EXERCISE PROMPT - The expected output is each line below containing "Newsletter", copied in full.

(Records from a data source)
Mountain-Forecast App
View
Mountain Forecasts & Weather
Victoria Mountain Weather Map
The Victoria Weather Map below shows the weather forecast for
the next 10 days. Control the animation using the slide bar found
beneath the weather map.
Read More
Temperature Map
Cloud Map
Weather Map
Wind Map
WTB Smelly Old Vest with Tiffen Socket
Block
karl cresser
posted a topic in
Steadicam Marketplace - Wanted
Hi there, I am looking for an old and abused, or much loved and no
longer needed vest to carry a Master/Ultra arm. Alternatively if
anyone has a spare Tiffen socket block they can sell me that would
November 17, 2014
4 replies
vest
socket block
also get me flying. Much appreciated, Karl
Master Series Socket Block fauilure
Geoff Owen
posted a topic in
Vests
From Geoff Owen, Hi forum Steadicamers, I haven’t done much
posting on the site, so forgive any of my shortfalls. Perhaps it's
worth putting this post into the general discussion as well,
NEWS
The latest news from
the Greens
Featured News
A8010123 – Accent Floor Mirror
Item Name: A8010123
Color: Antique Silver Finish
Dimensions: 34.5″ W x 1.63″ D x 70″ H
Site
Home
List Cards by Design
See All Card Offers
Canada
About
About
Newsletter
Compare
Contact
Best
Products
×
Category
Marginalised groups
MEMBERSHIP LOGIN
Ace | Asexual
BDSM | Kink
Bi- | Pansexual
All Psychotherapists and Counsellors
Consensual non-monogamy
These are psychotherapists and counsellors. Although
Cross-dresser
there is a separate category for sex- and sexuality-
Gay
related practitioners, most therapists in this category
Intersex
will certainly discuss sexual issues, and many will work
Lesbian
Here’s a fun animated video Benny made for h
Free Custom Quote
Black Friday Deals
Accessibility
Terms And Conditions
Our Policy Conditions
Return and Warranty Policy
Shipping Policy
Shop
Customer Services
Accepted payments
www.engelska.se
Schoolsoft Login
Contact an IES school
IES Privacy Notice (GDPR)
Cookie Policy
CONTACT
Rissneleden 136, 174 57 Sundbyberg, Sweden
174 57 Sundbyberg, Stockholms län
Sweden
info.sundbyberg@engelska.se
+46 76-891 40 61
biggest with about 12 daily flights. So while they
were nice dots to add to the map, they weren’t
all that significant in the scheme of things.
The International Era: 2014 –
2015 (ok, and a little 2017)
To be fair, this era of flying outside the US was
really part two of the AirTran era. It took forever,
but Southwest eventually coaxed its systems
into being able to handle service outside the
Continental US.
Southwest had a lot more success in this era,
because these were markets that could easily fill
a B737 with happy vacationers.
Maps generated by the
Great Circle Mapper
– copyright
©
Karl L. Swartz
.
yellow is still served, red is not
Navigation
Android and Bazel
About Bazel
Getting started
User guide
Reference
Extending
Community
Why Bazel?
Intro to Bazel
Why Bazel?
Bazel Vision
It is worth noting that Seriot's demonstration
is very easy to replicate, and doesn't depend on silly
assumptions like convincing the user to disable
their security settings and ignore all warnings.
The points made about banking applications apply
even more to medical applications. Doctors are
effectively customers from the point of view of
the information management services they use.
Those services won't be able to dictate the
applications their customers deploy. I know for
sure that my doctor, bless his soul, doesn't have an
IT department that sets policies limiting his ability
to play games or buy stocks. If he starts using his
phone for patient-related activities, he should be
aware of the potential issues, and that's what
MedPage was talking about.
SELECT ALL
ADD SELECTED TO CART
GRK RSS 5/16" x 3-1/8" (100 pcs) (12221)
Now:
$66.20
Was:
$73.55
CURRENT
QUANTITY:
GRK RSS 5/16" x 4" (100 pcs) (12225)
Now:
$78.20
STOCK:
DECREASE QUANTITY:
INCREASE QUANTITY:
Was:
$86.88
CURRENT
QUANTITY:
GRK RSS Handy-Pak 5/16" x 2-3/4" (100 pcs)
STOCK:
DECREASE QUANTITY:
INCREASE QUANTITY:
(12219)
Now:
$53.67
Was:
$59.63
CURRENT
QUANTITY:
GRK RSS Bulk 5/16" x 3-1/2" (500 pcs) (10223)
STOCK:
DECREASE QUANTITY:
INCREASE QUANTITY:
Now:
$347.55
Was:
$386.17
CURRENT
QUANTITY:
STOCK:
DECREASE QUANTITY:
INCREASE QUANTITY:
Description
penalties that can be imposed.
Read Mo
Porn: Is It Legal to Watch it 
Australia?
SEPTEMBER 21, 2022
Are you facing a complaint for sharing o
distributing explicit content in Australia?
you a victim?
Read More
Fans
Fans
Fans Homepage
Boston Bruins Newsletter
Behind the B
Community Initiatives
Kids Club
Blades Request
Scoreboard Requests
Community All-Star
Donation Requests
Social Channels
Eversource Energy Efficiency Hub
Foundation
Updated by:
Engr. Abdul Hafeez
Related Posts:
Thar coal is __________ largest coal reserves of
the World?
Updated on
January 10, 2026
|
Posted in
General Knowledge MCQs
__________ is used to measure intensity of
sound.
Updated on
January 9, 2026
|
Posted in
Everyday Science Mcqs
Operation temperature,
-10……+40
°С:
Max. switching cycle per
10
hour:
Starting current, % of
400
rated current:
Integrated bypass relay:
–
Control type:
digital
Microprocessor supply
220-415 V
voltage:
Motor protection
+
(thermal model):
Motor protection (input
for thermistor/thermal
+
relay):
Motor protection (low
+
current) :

EXERCISE OUTPUT -
Newsletter
Boston Bruins Newsletter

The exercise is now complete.